Buying Cyber – Consider Carefully
The threat arising from cyber security is real. If it is not already, I suspect this threat will shortly be one of the most significant risks that companies face.
Given its significance, the cyber threat needs a comprehensive integrated response with risk transfer being just one element.
As a risk manager I cringed when I heard another risk manager declare at a RIMS annual conference session, “Yep, I bought cyber risk insurance last year. I did so because everybody else is doing it and also because my director thought it was a good idea. To be honest, I must admit that I am not really sure exactly what I bought.”
That risk manager may have done the right thing but definitely for the wrong reasons.
Some risk managers adopt a “risk flavor of the month” approach when considering, indeed purchasing new insurance products.
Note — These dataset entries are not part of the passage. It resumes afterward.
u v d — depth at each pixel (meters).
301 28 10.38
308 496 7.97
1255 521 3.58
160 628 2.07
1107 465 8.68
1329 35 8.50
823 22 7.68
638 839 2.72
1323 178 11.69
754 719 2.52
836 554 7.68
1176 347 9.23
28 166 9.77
When you purchase an insurance product you are, as we all know, actually engaged in the practice, or should I say, sometimes the art form of transferring risk to the marketplace. This seems pretty clear, or is it? You should only engage in the practice of risk transfer after you have:
1. Carried out a thorough investigation of your business in order to identify all relevant original or “raw” risk(s).
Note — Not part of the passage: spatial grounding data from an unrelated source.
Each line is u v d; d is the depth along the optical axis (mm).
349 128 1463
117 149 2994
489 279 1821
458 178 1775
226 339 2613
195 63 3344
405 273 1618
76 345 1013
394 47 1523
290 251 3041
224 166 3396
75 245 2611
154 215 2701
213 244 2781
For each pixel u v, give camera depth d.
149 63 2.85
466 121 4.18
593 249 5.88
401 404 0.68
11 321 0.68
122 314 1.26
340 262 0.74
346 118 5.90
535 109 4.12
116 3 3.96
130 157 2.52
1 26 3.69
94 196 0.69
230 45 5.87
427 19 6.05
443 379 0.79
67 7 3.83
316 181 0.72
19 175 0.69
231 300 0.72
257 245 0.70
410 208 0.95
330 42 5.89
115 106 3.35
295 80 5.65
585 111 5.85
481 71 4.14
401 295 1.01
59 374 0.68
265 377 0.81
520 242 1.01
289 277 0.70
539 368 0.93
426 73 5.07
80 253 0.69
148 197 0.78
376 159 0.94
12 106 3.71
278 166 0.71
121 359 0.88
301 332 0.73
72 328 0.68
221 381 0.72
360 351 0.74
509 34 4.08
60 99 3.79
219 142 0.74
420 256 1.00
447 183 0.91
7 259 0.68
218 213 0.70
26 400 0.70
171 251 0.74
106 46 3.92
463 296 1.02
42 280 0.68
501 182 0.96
2 Identified the controls that exist within your business to mitigate the risks identified. In doing so, you also need to assess the effectiveness of the controls in place to treat the identified risks.
3. Considered what other new or augmented existing controls could be established to deal with the risks on a cost effective basis.
4. Assessed the residual risks arising after applying steps 1 – 3 above and determined whether they are within your risk appetite or not.
Some risk managers adopt a “risk flavor of the month” approach when considering, indeed purchasing new insurance products. Cyber risk insurance is one such product that has been flavor of the month for quite some time.
The social/peer pressure to buy “cyber” is unrelenting. It is egged on by the myriad of studies that for example state, x percent of entities now buy cyber insurance and that this will grow to y percent within 12 months.
Do you want to be the brave insurance manager who bucks this trend? I am not suggesting that you be that person; what I do suggest is that you go about the process of evaluating whether or not this risk in your company needs to be insured against in a very disciplined, dispassionate manner.
The advantage of adopting the above is that you will end up with:
1) A very detailed description of the risks you face.
2) A comprehensive assessment of your suite of controls.
3) Absolute clarity as to which element of your risk you will seek to transfer to the insurance marketplace because by doing so, and if you do buy you will end up with a product that precisely fits your needs.
When you make that decision to buy cyber you will feel better as a risk management professional for having done so after following the above.